Bei der Projektgestaltung war es der SVP daher immer ein Anliegen, dass die Kapazität für den motorisierten Verkehr nicht geschmälert wird. Durch die richtungsgetrennte Verkehrsführung im eigentlichen Rosengartentunnel mit je zwei Spuren, ist eine erhebliche Verbesserung des Verkehrsflusses zu erwarten. Auf Antrag der SVP wird das Tunnelstück zwischen Bucheggplatz und Irchel entgegen der ursprünglichen Planung nicht mit je einer Spur im Gegenverkehr, sondern mit einer dazwischenliegenden Sicherheitsspur, wie im Milchbucktunnel, geführt. Diese Sicherheitsspur ergibt zwar nicht primär eine höhere Kapazität. Sie dient jedoch der Sicherheit, steht bei Unterhaltsarbeiten oder Pannen zur Verfügung ohne, dass der Tunnel gesperrt werden muss. Der Verkehr läuft erwiesenermassen flüssiger, wenn der Gegenverkehr in genügendem Abstand getrennt ist.

Die Tramlinien ihrerseits steigern die Passagierkapazität des öffentlichen Verkehrs von heute 1900, auf über 3500 Passagieren pro Stunde und Richtung, damit wird dem fortschreitenden Bevölkerungswachstum der angeschlossenen Quartiere Rechnung getragen, jeder Reisende im Tram der dazu nicht das Auto oder das Velo benutzt, entlastet auch die Strasse.

Natürlich sind die Kosten von 1100 Millionen enorm hoch, doch auch weitere dringende Entlastungsprojekte sei es in Eglisau, Grüningen oder der Oberlandautobahn sind teuer und benötigen dereinst die Unterstützung der Stimmbürger.

Auch wird derzeit in Schwammendingen die Autobahnüberdeckung als Stadtreparatur für 580 Millionen realisiert, ohne dass dabei auch der geringste Nutzen für den Verkehrsdurchfluss erzielt wird. Die Kosten für das Rosengartenprojekt werden aus dem kantonalen Strassenfonds gedeckt, wobei die Stadt 48 Millionen beiträgt und die erwartete Unterstützung vom Bund zwischen 330-440 Millionen betragen wird, das Vorhaben ist mit netto rund 620 Millionen für den Kanton tragbar.

 

Radikale Gegner

Man kann die hohen Kosten kritisieren, das Tramprojekt bekämpfen wollen oder gegen die Aufwertung der Wohnbauten und die damit mutmasslich verbundenen steigenden Mietzinsen sein, dies spielt einzig den radikalen Gegnern vom VCS und den grün-linken Ökoparteien in die Hand. Diese wollen ihre ideologische Utopie der verkehrsfreien Stadt durchpauken. Am liebsten wären ihnen Stadtmauern, welche, das von spät aufstehenden velofahrenden Veganern im Elternurlaub bewohnte Stadtbiotop von der spiessig arbeitenden Landbevölkerung mit ihren SUV, schützt. Das ist ein Weltbild welches die SVP nicht unterstützen darf!

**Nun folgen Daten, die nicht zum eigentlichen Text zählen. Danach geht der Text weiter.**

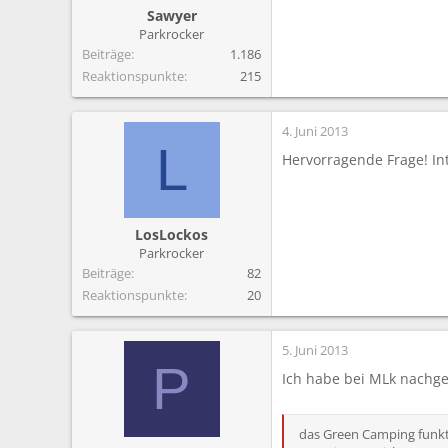
Sawyer
Parkrocker
Beiträge
1.186
Reaktionspunkte
215
4. Juni 2013
L
Hervorragende Frage! Int
LosLockos
Parkrocker
Beiträge
82
Reaktionspunkte
20
5. Juni 2013
P
Ich habe bei MLk nachg
das Green Camping funkt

Wird das Projekt abgelehnt, wird es auf sehr lange Zeit nicht mehr möglich sein irgendein Strassenprojekt in der Stadt zu realisieren. Durch die jüngst durch die links-grüne Mehrheit im Kantonsrat durchgesetzten Änderungen im Strassengesetz, mit welchen unter Anderem der öffentliche Verkehr stets Priorität gegenüber dem motorisierten Verkehr haben soll, ist aber sicher, dass über kurz oder lang die Tramlinien gebaut werden und der Verkehrsfluss des motorisierten Verkehrs vollständig zum Erliegen kommt. Aus diesen Gründen verdient das Vorhaben die Unterstützung der SVP.